In a study published in the journal Tobacco Control, the researchers found that teens who tried e-cigarettes even if they never smoked in the past, were nearly three times more likely to go on smoking cigarettes a year later than those who never tried e-cigarettes.
The study indicates that restricting teens from using e-cigarettes and barring their access to these devices are important. To land to their findings, the researchers conducted a poll among 2,338 teens at seven high schools in 2013. Another assessment was done about their use of e-cigarettes and smoking a year later. All the participants were 9th and 10th graders in Hawaii.
The results showed that 31 percent of the teens used e-cigarettes at the beginning of the study and the number increased to 38 percent in 2014. About 15 percent smoked at least one cigarette in 2013 and then jumped up to 21 percent after one year.

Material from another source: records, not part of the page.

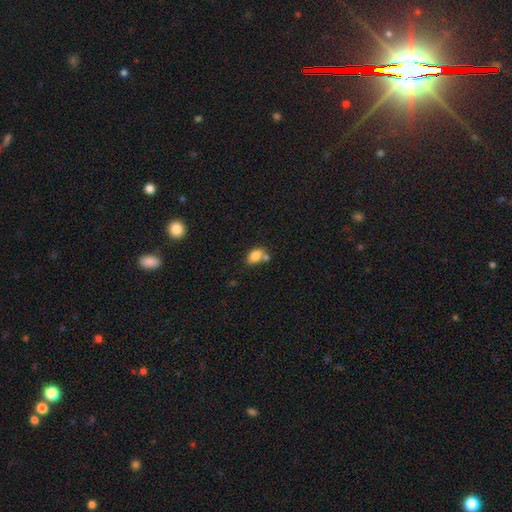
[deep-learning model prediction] Q: Smooth or featured?
A: smooth (82%); runner-up: featured or disk (9%)
Q: How rounded?
A: in between (85%); runner-up: round (13%)
Q: Merging?
A: none (50%); runner-up: merger (30%)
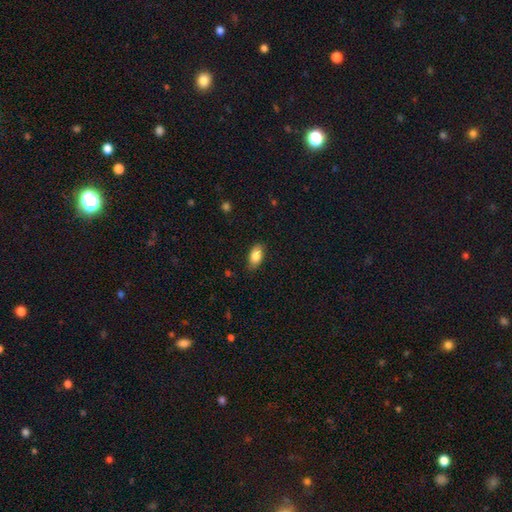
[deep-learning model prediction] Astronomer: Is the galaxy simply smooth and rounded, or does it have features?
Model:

Among the students who never tried e-cigarettes in 2013, one in 10 tried using it by the following year, 2 percent experimented with tobacco smoking and 4 percent tried both. When all the students were asked if they think e-cigarette use is healthier than smoking, 68 percent said yes, while 98 percent overall admitted they heard of e-cigarettes.
"This suggests that e-cigarette use among adolescents is not without behavioral costs," the researchers said.
"These findings should be considered for policy discussions about the availability of e-cigarettes to adolescents," they added.
The researchers found that teens with greater levels of family support and education were less likely to be influenced to make the transition from non-user of either e-cigarettes or tobacco to use of both by 2014.
One of the problems health government agencies face is the rampant online sales and the emergence of e-cigarette advertisements. Since e-cigarettes are not yet thoroughly regulated, teenagers are exposed to these advertisements.
According to the Centers for Disease Control and Prevention, more than 18 million middle and high school students in the United States were exposed to e-cigarette ads in 2014. More than half of high school students (about 8 million) have seen e-cigarette ads in retail stores and more than 6 million have seen them online.